Stimmerklärung zur Ungarn-Abstimmung

"Wir haben gegen den Bericht gestimmt. Denn die Voraussetzungen für die Einleitung eines Rechtsstaatsverfahrens gegen Ungarn sind unseres Erachtens nicht gegeben. Der Bericht enthält auch zahlreiche politische Bewertungen zur ungarischen Politik, die wir nicht teilen.

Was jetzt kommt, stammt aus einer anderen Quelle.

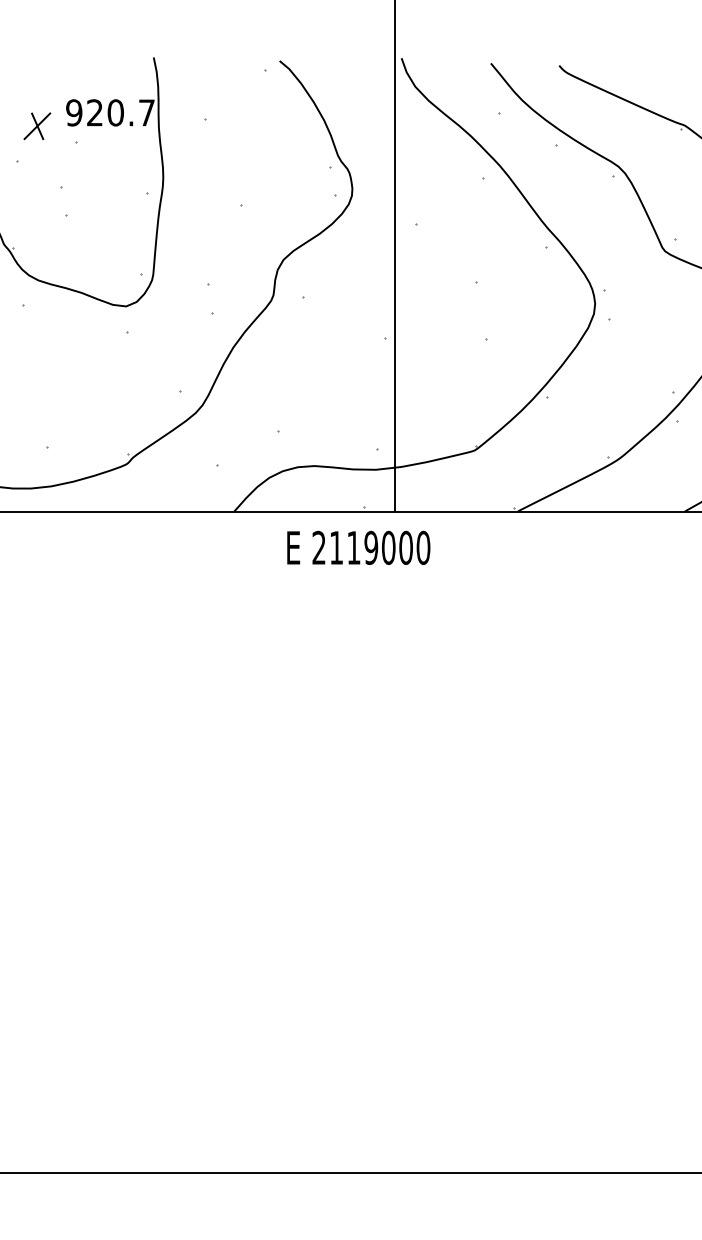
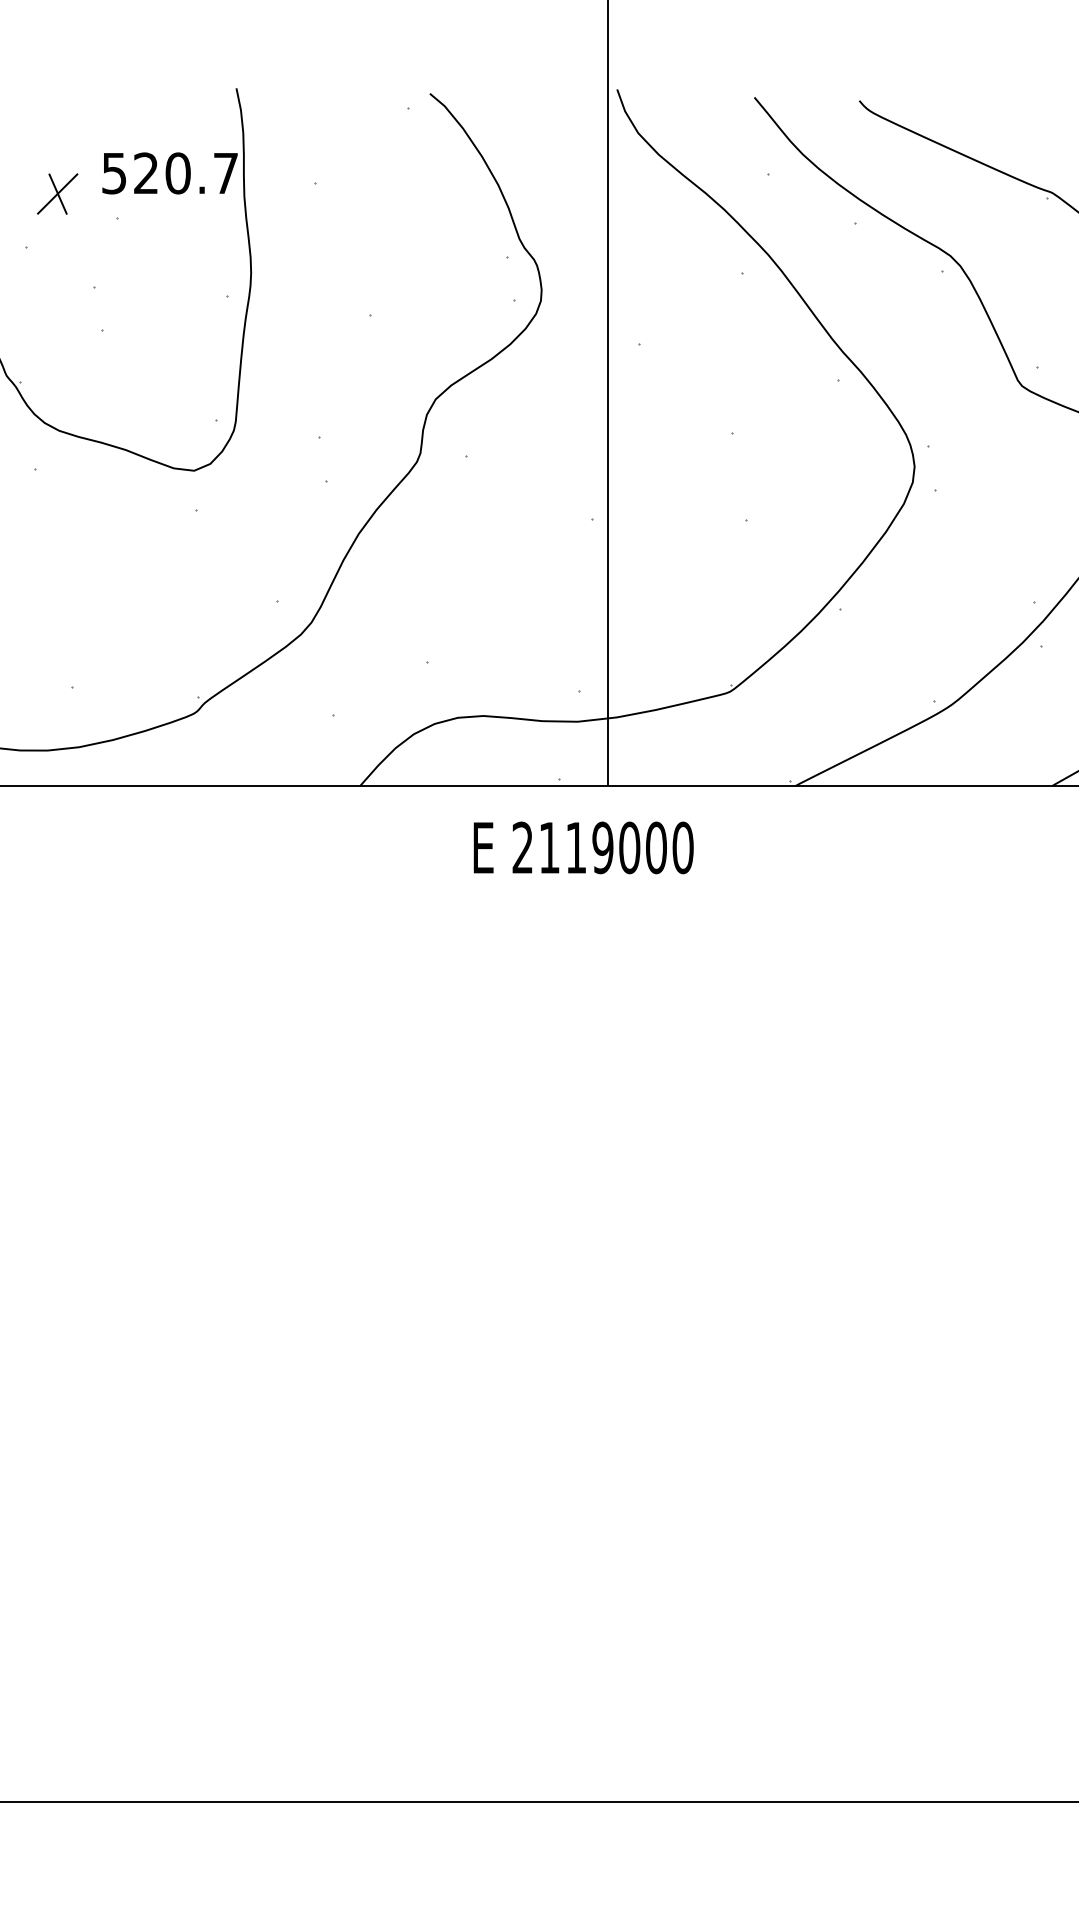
text: (74, 112) -> (114, 172), 920.7 -> 520.7
text: (358, 547) -> (583, 847), moved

Die Europäische Kommission hat gegen Ungarn zu Recht verschiedene Vertragsverletzungsverfahren eingeleitet, z. B. wegen der ungarischen Mediengesetzgebung. Ungarn hat auf viele Beschwerden reagiert und die jeweiligen Gesetze geändert. Zahlreiche Verfahren wurden daher abgeschlossen. Die Einleitung dieser Verfahren begrüßen wir, da sich alle Mitgliedstaaten an geltendes europäisches Recht halten müssen. Ein Rechtsstaatsverfahren ist nur einzuleiten, wenn die eindeutige Gefahr einer schwerwiegenden Verletzung der europäischen Werte besteht. Das Rechtsstaatsverfahren ist ein starkes Instrument, es kann zum Entzug der Stimmrechte eines Mitgliedstaates führen. Der Sargentini-Bericht schießt weit über das Ziel hinaus.

In dem Bericht werden unberechtigte Vorwürfe erhoben, bereits abgeschlossene Verfahren wieder thematisiert und politisch motivierte Bewertungen zu Migration und anderer Themen vorgenommen, die nichts mit einem Rechtsstaatsverfahren zu tun haben. Ungeachtet eines Artikel 7-Verfahrens erwarten wir, dass es zu einem intensiven Dialog der Kommission mit Ungarn kommt, um jegliche Zweifel auszuräumen, dass es keine Einschränkungen der wissenschaftlichen Freiheit und der legitimen Betätigung von NGOs in Ungarn gibt."